Defensible Space By Oscar Newman Macmillan, 255 pp., $8.95

By Elizabeth Healy

VAN DYKE HOUSES, a lower-income housing project in New York City, had a crime rate in 1968 twice that of Brownsville Houses, a similar development across the street. Police and public housing officials assumed the difference showed that Van Dyke housed more "problem" families -- broken homes, mothers on welfare and so on. A comparison of tenant characteristics indicated that, on the contrary, the two groups were virtually identical. The answer, Oscar Newman contends in Defensible Space, can be found in the contrasting designs of the two projects, between Van Dyke's high-rise slabs and Brownsville's low, walk-up and elevator buildings.

Newman argues that urban design does not merely suffer from the decay of the social structure, but has contributed to it. The three-year study of major American cities focuses on Urban Renewal's post-World War II "solution" to the problem of lower-income housing, not upon older urban slums. Newman calls that solution "possibly the most cogent ally the criminal has in his victimization of society." Uncoordinated government decisions, combined with the whims of architects bound by little more than limited funds, have produced a motley assortment of often "inadequate and irrational" buildings.

Newman's thesis, elucidated in a study of the more successful projects, is that the anonymity of enormous high-rise complexes leads to unmanageable and disastrous situations. "In a high-rise, double-loaded corridor apartment tower, the only defensible space is the interior of the apartment itself; everything else is neither public nor private... a nether world of fear and crime." His alternative ("defensible space") returns autonomy to the tenant by making intruders conspicuously out of place. For example, he argues that families sharing a single entry in a low-rise building can control intruders more successfully than many families strung along a corridor on the tenth floor of a superblock.

NEWMAN MOST SEVERELY criticizes projects designed according to aesthetic and "compositional" considerations. "Beauty" predominated over both the functional demands of the urban framework and the lifestyle of tenants. In attacking this approach, Newman combines functional considerations with sociological analysis. However sound his design theories may be, he is no sociologist. A few undeveloped digressions into the "root causes" of social ills do more to detract from than to strengthen his theories of defensible space.

Defensible Space was meant originally for a professional audience. Newman apparently came to see his work as a manifesto of radical, innovative principles. And the suggestions he makes are, considering much recent architecture, often both radical and innovative. (A typical suggestion is the segregation of age groups.) Unfortunately, the grand ambitions of Defensible Space result in potential excesses which tend to submerge reasonable arguments.

A defensive concern for the reception of his theories occasionally prevents Newman from fully pursuing their implications. Paradoxically, many of his proposals are to be found in older buildings, such as row houses, or semi-detached houses.
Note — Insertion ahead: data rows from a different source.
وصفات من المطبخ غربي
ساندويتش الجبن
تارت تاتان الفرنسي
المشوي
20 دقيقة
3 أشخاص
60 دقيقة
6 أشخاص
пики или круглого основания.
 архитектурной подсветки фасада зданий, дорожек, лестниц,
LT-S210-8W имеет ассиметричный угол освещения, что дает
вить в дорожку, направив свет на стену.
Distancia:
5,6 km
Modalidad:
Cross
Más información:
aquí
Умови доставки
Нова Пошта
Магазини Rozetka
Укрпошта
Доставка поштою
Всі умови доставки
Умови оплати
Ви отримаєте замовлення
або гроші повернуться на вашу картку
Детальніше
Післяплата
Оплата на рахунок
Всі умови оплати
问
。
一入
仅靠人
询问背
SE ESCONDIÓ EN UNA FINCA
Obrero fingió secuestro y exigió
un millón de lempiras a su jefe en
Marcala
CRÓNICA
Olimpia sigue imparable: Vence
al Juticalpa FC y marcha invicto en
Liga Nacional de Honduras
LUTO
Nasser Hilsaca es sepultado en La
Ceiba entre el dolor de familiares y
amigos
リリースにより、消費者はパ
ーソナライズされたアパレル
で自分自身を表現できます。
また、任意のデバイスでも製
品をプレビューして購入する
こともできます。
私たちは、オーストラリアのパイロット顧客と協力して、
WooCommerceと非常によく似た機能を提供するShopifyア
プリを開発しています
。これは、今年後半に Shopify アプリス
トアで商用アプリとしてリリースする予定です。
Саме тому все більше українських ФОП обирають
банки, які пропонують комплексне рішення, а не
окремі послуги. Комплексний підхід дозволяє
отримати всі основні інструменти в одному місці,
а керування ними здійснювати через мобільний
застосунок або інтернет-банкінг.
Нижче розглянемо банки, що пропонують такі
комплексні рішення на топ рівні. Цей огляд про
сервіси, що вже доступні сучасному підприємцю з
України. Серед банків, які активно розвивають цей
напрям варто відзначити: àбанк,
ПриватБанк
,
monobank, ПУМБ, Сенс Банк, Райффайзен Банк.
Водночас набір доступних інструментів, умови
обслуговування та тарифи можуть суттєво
Information on how these areas have fared would have been a useful addition to the book. Defensible Space often corrects the worst in current architecture simply by a return to older designs.

The decay of the city as a whole remains. The scope of Newman's solution is clearly limited. Ironically, one of the drawbacks of "defensible space," which Newman recognizes, is its tendency to displace crime to other areas. "Defensible space" is a solution to a solution -- the problem remains.